Brexit secretary David Davis has hailed the UK’s transitional period deal amid accusations the government has ‘surrendered’.
At a joint press conference the European Union’s chief negotiator Michel Barnier said a decisive step had been taken.
‘What we are presenting to you today, here with David, is a legal text,’ he said. ‘A joint legal text which constitutes in my mind a decisive step because we were able this morning to agree, and after all those days and nights of hard work, on a large part of what will make up an international agreement for the ordered withdrawal of the United Kingdom.
‘A decisive step remains a step, we are not at the end of the road and there is a lot of work still to be done on important subjects including Ireland and Northern Ireland.’
On the border between Northern Ireland and the Republic, Barnier said the two sides had agreed how the issue would be dealt with during the remaining negotiations.
He said they had agreed that the EU’s ‘back stop position’ which would see Northern Ireland effectively remain part of the single market if there was no wider agreement, would form part of the legal text of the withdrawal agreement.
‘The backstop will apply unless and until another solution is found,’ he said.
But this arrangement will worry the DUP – the party propping up Theresa May’s government – who have demanded Northern Ireland must not have different rules to the rest of the UK post Brexit.
Chuka Umunna MP, leading supporter of the Open Britain campaign, said: ‘Despite once claiming they held all the cards in the negotiations, in the end the Brexiteers have been prepared to compromise and surrender on almost every single point.
‘On the divorce bill, on the primacy of European law, on freedom of movement, on fisheries, the government has yet again capitulated.

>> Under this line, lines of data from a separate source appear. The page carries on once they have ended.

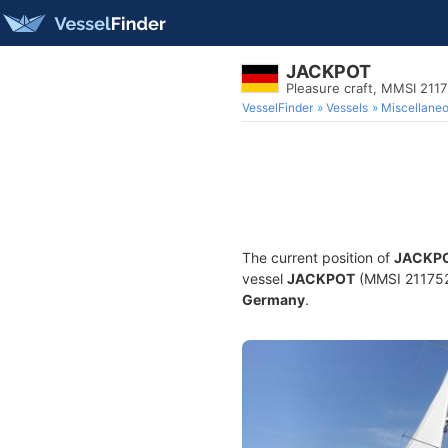
JACKPOT
Pleasure craft, MMSI 211
VesselFinder
Vessels
Miscellane
The current position of
JACKP
vessel
JACKPOT
(MMSI 21175230
Germany
.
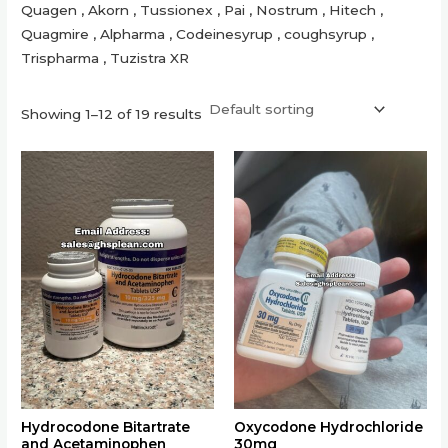
Quagen , Akorn , Tussionex , Pai , Nostrum , Hitech ,
Quagmire , Alpharma , Codeinesyrup , coughsyrup ,
Trispharma , Tuzistra XR
Showing 1–12 of 19 results
This
This
product
product
has
has
multiple
multiple
variants.
variants.
The
The
options
options
may
may
be
be
chosen
chosen
on
on
the
the
Hydrocodone Bitartrate
Oxycodone Hydrochloride
and Acetaminophen
30mg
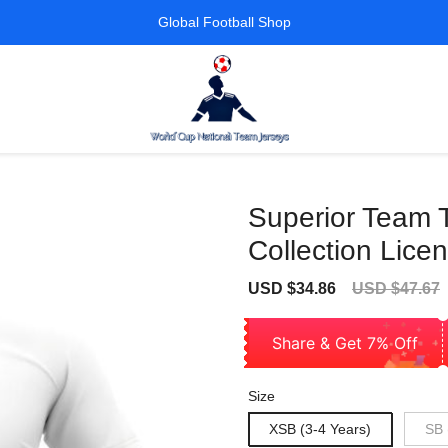
Global Football Shop
Superior Team T
Collection Lice
Sale
Regular
USD $34.86
USD $47.67
price
price
Share & Get 7% Off
Size
XSB (3-4 Years)
SB 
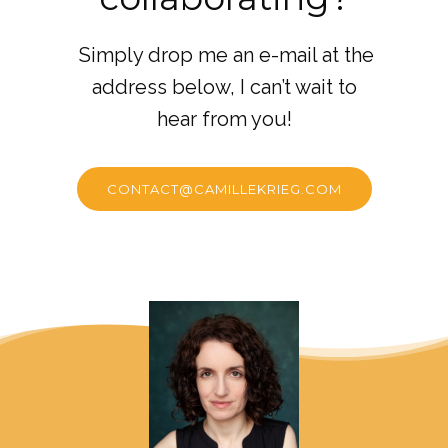
Simply drop me an e-mail at the
address below, I can’t wait to
hear from you!
CONTACT@CAMILLEKRIEG.COM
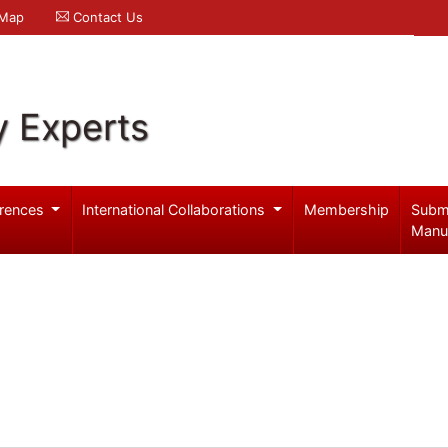
 Map
Contact Us
y Experts
rences
International Collaborations
Membership
Subm
Manu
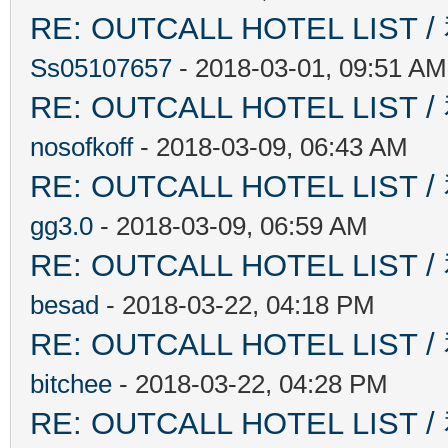
RE: OUTCALL HOTEL L
Ss05107657
- 2018-03-01, 09:51 AM
RE: OUTCALL HOTEL L
nosofkoff
- 2018-03-09, 06:43 AM
RE: OUTCALL HOTEL L
gg3.0
- 2018-03-09, 06:59 AM
RE: OUTCALL HOTEL L
besad
- 2018-03-22, 04:18 PM
RE: OUTCALL HOTEL L
bitchee
- 2018-03-22, 04:28 PM
RE: OUTCALL HOTEL L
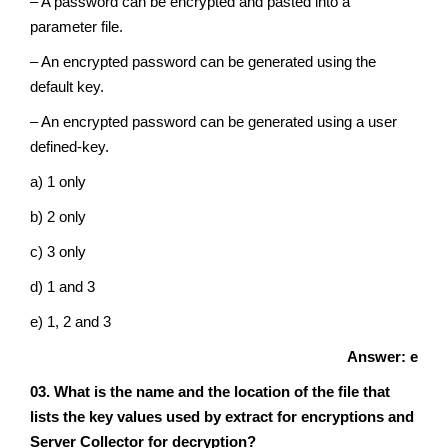
– A password can be encrypted and pasted into a
parameter file.
– An encrypted password can be generated using the
default key.
– An encrypted password can be generated using a user
defined-key.
a) 1 only
b) 2 only
c) 3 only
d) 1 and 3
e) 1, 2 and 3
Answer: e
03. What is the name and the location of the file that
lists the key values used by extract for encryptions and
Server Collector for decryption?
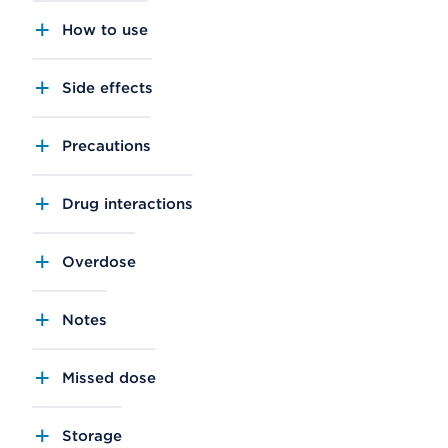
How to use
Side effects
Precautions
Drug interactions
Overdose
Notes
Missed dose
Storage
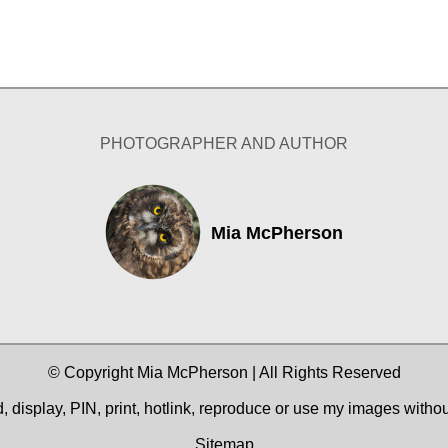
PHOTOGRAPHER AND AUTHOR
Mia McPherson
© Copyright Mia McPherson | All Rights Reserved
 display, PIN, print, hotlink, reproduce or use my images witho
Sitemap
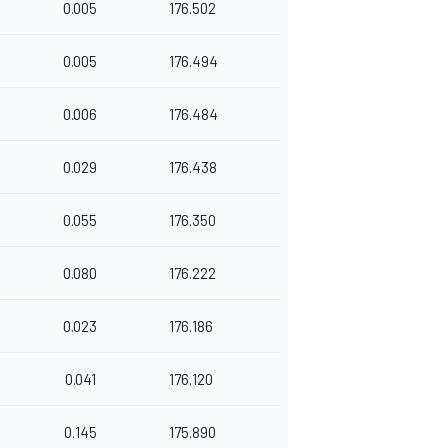
0.005
176.502
0.005
176.494
0.006
176.484
0.029
176.438
0.055
176.350
0.080
176.222
0.023
176.186
0.041
176.120
0.145
175.890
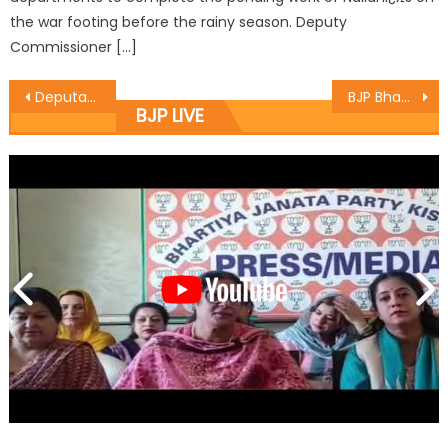
the war footing before the rainy season. Deputy
Commissioner […]
Deputations led by Jugal Kishore meets DyCM
BJP Bhaderwah organizes protest rally against Azad
BJP LIVE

We should be in no doubt that this will be the shape of things to come in the negotiations over the future relationship.
‘With no clarity on what Britain wants from the negotiations and with the prospect of a cliff-edge merely pushed back a little further, it makes no sense to plunge into the transition period at all.

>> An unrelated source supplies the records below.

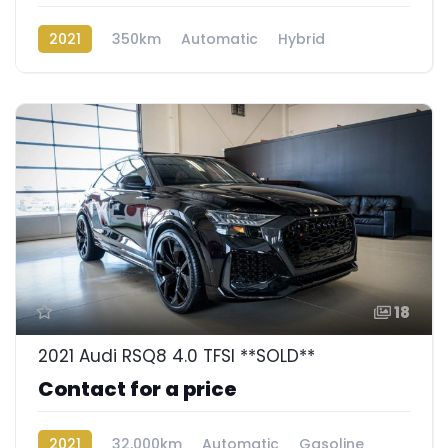
2021
350km
Automatic
Hybrid
Rear Wheel Drive
18
2021 Audi RSQ8 4.0 TFSI **SOLD**
Contact for a price
2021
32,000km
Automatic
Gasoline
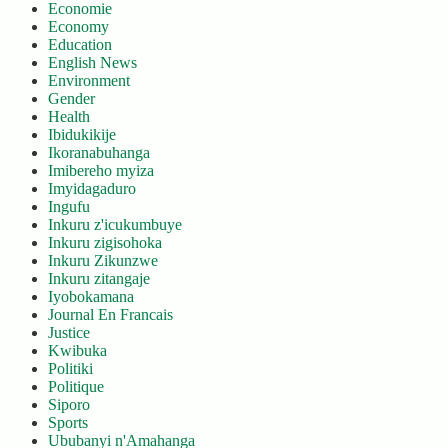
Economie
Economy
Education
English News
Environment
Gender
Health
Ibidukikije
Ikoranabuhanga
Imibereho myiza
Imyidagaduro
Ingufu
Inkuru z'icukumbuye
Inkuru zigisohoka
Inkuru Zikunzwe
Inkuru zitangaje
Iyobokamana
Journal En Francais
Justice
Kwibuka
Politiki
Politique
Siporo
Sports
Ububanyi n'Amahanga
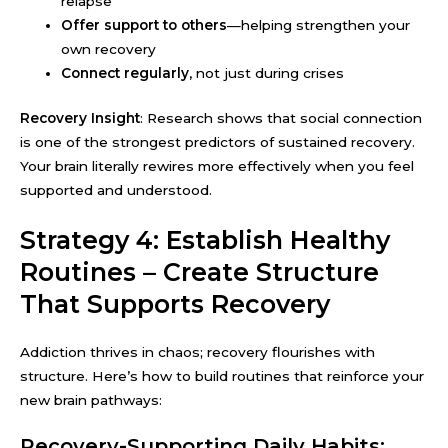
relapse
Offer support to others
—helping strengthen your
own recovery
Connect regularly
, not just during crises
Recovery Insight
: Research shows that social connection
is one of the strongest predictors of sustained recovery.
Your brain literally rewires more effectively when you feel
supported and understood.
Strategy 4: Establish Healthy
Routines – Create Structure
That Supports Recovery
Addiction thrives in chaos; recovery flourishes with
structure. Here’s how to build routines that reinforce your
new brain pathways:
Recovery-Supporting Daily Habits:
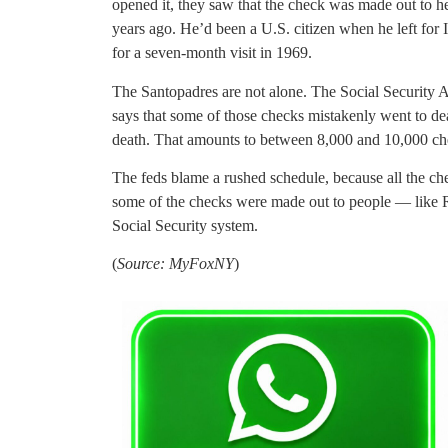
opened it, they saw that the check was made out to h
years ago. He’d been a U.S. citizen when he left for I
for a seven-month visit in 1969.
The Santopadres are not alone. The Social Security A
says that some of those checks mistakenly went to de
death. That amounts to between 8,000 and 10,000 chec
The feds blame a rushed schedule, because all the che
some of the checks were made out to people — like
Social Security system.
(
Source: MyFoxNY
)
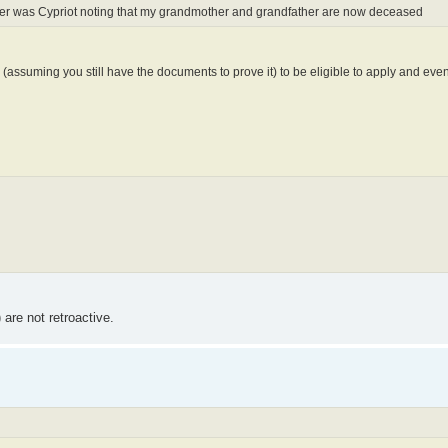
other was Cypriot noting that my grandmother and grandfather are now deceased
 (assuming you still have the documents to prove it) to be eligible to apply and even
are not retroactive.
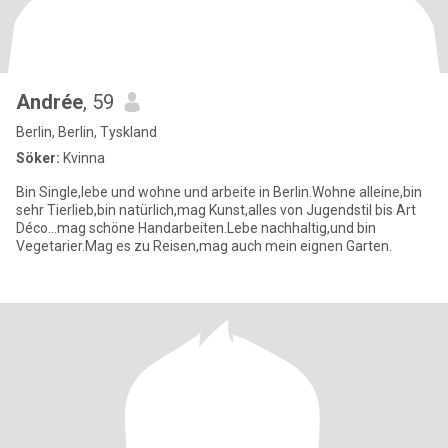
Andrée
, 59
Berlin, Berlin, Tyskland
Söker:
Kvinna
Bin Single,lebe und wohne und arbeite in Berlin.Wohne alleine,bin
sehr Tierlieb,bin natürlich,mag Kunst,alles von Jugendstil bis Art
Déco...mag schöne Handarbeiten.Lebe nachhaltig,und bin
Vegetarier.Mag es zu Reisen,mag auch mein eignen Garten.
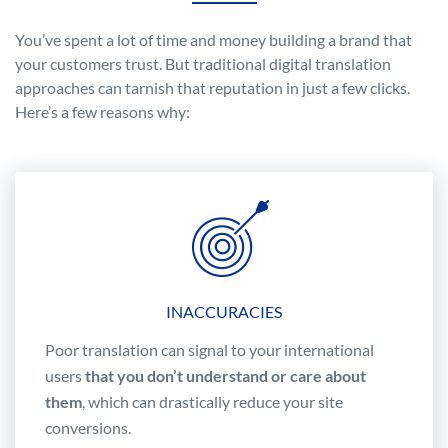
You’ve spent a lot of time and money building a brand that
your customers trust. But traditional digital translation
approaches can tarnish that reputation in just a few clicks.
Here’s a few reasons why:
INACCURACIES
Poor translation can signal to your international
users
that you don’t understand or care about
them
, which can drastically reduce your site
conversions.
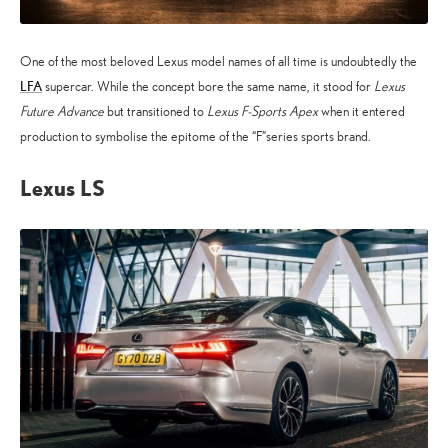
One of the most beloved Lexus model names of all time is undoubtedly the
LFA
supercar. While the concept bore the same name, it stood for
Lexus
Future Advance
but transitioned to
Lexus F-Sports Apex
when it entered
production to symbolise the epitome of the “F”series sports brand.
Lexus LS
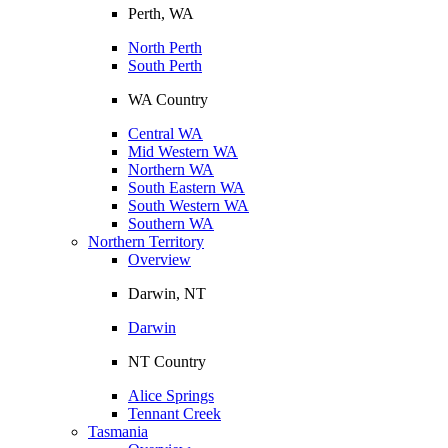
Perth, WA
North Perth
South Perth
WA Country
Central WA
Mid Western WA
Northern WA
South Eastern WA
South Western WA
Southern WA
Northern Territory
Overview
Darwin, NT
Darwin
NT Country
Alice Springs
Tennant Creek
Tasmania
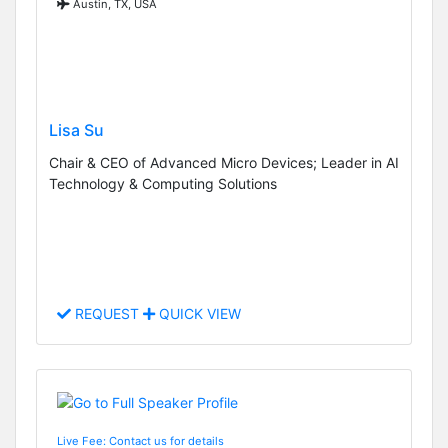
Austin, TX, USA
Lisa Su
Chair & CEO of Advanced Micro Devices; Leader in AI
Technology & Computing Solutions
REQUEST
QUICK VIEW
Live Fee: Contact us for details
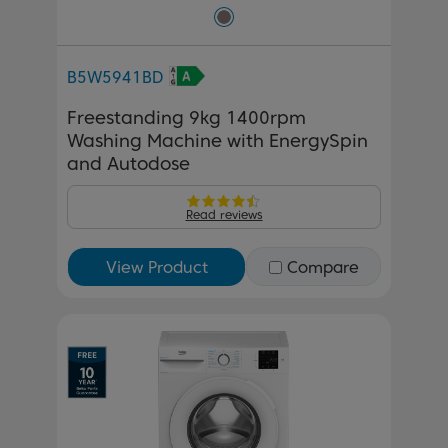
B5W5941BD
Freestanding 9kg 1400rpm
Washing Machine with EnergySpin
and Autodose
Read reviews
View Product
Compare
Previous
Next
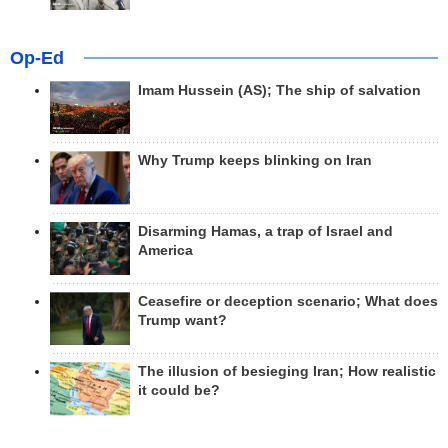
Op-Ed
Imam Hussein (AS); The ship of salvation
Why Trump keeps blinking on Iran
Disarming Hamas, a trap of Israel and
America
Ceasefire or deception scenario; What does
Trump want?
The illusion of besieging Iran; How realistic
it could be?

‘Instead the UK should seek to extend the Article 50 negotiating period and aim to agree a comprehensive settlement. And if we cannot reach a Brexit deal that is good for Britain and matches the promises that were made in the referendum campaign we should keep all our options open.’
Allie Renison, head of Europe and trade policy at the Institute of Directors, broadly welcomed the progress but added: ‘We are concerned that not enough attention is being given now to the finer details and practical implications of transition.
‘Many businesses will only be able to sufficiently plan and prepare for Brexit once the precise details of the future relationship are known, and any changes to domestic infrastructure like customs have been implemented.’